• REQUIRED ACTION:
The lines below starting at the line containing "the seated woman in navy" and ending at the line containing "the woman in white top at pixel 501" are to be repeated exactly, with both ends kept and nothing else added.

• DATA FOR THE TASK:
*** Begin section ***

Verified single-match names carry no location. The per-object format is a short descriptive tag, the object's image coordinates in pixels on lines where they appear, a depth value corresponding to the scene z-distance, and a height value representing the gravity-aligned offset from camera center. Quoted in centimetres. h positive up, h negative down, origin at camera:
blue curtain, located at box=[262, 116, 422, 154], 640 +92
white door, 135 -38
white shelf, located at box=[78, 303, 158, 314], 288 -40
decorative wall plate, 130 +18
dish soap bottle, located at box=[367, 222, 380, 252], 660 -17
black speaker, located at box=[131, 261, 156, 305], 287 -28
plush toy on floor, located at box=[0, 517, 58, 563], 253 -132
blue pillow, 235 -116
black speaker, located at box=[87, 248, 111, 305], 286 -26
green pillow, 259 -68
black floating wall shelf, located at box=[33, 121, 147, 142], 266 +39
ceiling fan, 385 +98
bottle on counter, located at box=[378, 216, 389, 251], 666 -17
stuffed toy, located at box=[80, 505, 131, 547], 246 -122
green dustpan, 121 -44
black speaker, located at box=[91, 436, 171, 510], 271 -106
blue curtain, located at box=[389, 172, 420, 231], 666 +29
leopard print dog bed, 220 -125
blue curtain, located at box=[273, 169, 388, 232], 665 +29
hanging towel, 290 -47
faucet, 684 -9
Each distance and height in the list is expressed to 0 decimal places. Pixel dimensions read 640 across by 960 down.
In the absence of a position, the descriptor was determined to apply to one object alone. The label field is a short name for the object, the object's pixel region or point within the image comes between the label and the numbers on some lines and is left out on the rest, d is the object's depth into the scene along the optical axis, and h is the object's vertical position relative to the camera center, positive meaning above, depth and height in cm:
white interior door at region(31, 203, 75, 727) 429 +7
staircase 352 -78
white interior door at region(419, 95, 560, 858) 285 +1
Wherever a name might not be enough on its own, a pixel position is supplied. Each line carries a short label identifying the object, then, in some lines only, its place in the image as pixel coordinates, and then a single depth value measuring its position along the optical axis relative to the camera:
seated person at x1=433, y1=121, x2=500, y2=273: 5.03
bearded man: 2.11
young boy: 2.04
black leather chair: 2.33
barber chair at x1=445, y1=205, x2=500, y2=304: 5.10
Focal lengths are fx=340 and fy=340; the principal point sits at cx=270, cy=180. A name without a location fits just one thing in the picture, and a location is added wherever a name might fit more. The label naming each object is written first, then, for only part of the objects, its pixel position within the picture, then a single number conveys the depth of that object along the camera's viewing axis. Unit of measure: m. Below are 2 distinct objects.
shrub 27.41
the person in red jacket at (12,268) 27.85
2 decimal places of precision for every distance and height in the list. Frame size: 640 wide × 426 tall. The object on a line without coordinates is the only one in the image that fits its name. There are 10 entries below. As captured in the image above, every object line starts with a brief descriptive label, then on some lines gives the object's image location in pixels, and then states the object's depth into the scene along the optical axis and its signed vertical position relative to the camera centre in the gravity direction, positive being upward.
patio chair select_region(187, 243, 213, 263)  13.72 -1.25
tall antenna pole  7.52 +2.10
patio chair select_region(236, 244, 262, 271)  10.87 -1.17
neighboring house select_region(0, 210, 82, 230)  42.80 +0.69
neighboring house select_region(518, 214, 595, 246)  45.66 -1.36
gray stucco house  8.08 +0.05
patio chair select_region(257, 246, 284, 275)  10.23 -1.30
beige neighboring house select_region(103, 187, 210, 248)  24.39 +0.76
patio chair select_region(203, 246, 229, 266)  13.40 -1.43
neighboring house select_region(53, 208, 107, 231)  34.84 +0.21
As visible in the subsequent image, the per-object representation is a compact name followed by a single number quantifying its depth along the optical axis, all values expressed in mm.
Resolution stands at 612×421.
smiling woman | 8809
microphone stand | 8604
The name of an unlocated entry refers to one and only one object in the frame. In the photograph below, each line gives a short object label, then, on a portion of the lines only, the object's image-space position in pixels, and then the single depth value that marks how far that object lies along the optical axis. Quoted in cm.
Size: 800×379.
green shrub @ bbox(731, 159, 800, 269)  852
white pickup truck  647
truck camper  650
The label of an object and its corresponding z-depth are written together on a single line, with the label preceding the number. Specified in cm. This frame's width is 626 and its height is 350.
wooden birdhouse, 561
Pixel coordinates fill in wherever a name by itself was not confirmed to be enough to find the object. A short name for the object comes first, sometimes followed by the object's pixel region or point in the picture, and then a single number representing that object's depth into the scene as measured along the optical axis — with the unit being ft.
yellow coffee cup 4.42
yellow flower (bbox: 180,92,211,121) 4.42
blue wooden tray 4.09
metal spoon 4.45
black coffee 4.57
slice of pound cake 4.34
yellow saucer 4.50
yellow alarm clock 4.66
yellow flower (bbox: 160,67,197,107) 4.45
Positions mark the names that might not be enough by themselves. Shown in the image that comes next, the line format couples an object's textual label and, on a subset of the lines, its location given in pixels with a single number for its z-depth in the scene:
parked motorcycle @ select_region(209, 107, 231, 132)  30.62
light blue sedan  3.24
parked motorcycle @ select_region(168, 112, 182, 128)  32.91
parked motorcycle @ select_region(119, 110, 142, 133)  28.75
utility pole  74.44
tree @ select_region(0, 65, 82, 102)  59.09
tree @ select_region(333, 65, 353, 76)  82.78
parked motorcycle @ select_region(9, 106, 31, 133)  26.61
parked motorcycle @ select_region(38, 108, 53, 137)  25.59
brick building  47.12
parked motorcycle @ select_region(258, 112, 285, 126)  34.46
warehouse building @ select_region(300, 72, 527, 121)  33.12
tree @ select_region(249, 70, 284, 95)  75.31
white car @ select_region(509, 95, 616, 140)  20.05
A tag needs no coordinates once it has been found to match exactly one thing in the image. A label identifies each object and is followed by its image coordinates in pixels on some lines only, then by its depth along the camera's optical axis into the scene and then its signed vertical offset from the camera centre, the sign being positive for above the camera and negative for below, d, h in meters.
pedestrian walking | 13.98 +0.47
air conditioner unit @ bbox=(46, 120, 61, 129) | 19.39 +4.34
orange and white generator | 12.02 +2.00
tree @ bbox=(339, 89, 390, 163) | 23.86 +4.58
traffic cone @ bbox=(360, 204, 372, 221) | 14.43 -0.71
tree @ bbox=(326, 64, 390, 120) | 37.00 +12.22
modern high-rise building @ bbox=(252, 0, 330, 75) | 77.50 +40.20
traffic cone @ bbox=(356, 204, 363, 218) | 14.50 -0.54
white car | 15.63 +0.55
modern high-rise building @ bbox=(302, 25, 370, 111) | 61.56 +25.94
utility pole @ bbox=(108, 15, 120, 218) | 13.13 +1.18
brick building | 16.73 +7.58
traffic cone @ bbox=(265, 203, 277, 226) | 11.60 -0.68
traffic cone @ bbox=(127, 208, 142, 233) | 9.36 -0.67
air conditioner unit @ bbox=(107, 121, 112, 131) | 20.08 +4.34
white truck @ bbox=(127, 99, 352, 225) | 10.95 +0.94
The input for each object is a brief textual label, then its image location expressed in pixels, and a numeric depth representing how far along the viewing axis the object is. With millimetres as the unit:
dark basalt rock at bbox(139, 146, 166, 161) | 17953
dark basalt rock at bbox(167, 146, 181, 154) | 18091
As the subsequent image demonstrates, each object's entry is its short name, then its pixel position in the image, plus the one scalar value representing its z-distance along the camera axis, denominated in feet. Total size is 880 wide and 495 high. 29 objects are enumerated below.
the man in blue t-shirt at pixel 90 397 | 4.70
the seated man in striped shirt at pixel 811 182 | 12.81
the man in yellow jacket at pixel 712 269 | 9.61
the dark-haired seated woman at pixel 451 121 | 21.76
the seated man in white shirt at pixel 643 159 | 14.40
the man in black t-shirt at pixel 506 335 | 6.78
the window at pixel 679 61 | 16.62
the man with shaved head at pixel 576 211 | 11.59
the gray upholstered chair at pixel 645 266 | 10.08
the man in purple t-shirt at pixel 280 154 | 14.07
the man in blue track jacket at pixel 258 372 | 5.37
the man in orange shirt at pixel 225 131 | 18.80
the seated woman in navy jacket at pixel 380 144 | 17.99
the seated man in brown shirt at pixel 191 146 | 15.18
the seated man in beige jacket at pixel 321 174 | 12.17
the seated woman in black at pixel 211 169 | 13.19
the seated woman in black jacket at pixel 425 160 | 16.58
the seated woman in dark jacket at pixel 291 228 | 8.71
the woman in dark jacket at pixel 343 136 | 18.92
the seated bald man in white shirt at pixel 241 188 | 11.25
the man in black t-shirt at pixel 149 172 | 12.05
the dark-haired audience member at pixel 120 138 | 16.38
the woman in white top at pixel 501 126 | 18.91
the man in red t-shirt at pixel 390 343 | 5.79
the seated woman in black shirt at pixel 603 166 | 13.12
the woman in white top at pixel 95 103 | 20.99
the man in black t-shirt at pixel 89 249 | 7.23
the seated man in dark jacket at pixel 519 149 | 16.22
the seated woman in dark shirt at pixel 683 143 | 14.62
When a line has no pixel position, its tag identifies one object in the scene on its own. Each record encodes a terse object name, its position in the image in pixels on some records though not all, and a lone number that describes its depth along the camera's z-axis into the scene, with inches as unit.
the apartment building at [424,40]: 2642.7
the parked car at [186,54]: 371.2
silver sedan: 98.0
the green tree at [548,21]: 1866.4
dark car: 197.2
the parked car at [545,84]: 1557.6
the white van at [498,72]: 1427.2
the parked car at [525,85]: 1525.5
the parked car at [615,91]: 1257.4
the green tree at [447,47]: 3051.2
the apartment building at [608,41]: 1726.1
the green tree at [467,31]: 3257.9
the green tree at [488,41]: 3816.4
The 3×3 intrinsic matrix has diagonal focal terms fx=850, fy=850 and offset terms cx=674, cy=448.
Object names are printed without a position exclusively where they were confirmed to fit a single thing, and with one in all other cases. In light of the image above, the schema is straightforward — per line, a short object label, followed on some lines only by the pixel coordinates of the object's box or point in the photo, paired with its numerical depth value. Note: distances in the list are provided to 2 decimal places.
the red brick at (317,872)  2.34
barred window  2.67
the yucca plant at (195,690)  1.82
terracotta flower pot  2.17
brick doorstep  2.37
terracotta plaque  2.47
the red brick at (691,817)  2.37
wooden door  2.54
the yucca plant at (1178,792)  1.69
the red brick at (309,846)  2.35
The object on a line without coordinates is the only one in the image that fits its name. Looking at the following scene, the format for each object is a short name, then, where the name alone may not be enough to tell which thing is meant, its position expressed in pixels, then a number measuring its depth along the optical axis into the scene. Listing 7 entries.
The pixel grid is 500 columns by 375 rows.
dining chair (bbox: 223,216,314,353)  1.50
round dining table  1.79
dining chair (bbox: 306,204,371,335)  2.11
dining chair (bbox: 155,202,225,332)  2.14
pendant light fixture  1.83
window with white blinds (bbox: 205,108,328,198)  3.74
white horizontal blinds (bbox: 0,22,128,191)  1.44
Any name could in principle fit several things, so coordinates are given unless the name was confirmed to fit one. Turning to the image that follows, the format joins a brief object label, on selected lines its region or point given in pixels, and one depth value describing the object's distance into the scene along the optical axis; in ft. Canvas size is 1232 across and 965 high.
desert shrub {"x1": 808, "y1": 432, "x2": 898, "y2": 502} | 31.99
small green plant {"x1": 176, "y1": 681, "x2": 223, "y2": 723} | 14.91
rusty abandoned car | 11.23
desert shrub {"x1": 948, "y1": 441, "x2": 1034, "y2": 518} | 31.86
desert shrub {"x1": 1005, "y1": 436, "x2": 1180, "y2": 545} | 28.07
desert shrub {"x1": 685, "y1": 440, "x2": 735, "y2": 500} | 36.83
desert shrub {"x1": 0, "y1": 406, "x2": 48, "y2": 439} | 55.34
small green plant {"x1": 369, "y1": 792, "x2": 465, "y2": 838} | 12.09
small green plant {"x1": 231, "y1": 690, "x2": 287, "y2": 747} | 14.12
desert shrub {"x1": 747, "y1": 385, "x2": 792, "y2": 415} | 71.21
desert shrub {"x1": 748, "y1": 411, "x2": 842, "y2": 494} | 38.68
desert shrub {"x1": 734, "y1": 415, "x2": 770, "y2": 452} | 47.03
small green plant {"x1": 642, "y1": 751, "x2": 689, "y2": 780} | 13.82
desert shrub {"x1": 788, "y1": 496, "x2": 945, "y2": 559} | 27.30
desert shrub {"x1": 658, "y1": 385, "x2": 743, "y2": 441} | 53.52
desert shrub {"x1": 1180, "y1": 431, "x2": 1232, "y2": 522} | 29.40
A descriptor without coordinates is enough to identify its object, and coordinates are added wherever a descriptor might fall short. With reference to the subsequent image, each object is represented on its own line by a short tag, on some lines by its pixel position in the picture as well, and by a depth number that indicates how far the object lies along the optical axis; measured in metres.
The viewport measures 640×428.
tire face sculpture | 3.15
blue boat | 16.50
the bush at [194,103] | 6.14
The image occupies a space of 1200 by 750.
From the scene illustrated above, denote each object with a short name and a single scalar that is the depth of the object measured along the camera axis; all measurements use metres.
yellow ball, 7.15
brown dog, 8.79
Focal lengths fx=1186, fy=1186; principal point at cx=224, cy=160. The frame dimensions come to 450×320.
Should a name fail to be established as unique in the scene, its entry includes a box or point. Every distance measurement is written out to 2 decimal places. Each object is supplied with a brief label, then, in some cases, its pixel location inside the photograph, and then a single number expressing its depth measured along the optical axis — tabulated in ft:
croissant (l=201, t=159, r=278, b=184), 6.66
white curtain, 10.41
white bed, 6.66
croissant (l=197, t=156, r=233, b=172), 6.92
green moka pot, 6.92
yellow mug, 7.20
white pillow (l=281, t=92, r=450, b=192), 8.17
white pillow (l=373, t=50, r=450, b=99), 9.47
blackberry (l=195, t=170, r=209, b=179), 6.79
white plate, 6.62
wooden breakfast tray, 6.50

*** End section ***

• RESULT:
the seated woman in navy jacket at pixel 380 144 | 17.99
the seated man in brown shirt at pixel 191 146 | 15.18
the seated man in beige jacket at pixel 321 174 | 12.17
the seated woman in black at pixel 211 169 | 13.19
the seated woman in black jacket at pixel 425 160 | 16.58
the seated woman in dark jacket at pixel 291 228 | 8.71
the woman in dark jacket at pixel 343 136 | 18.92
the seated bald man in white shirt at pixel 241 188 | 11.25
the man in black t-shirt at pixel 149 172 | 12.05
the dark-haired audience member at pixel 120 138 | 16.38
the woman in white top at pixel 501 126 | 18.91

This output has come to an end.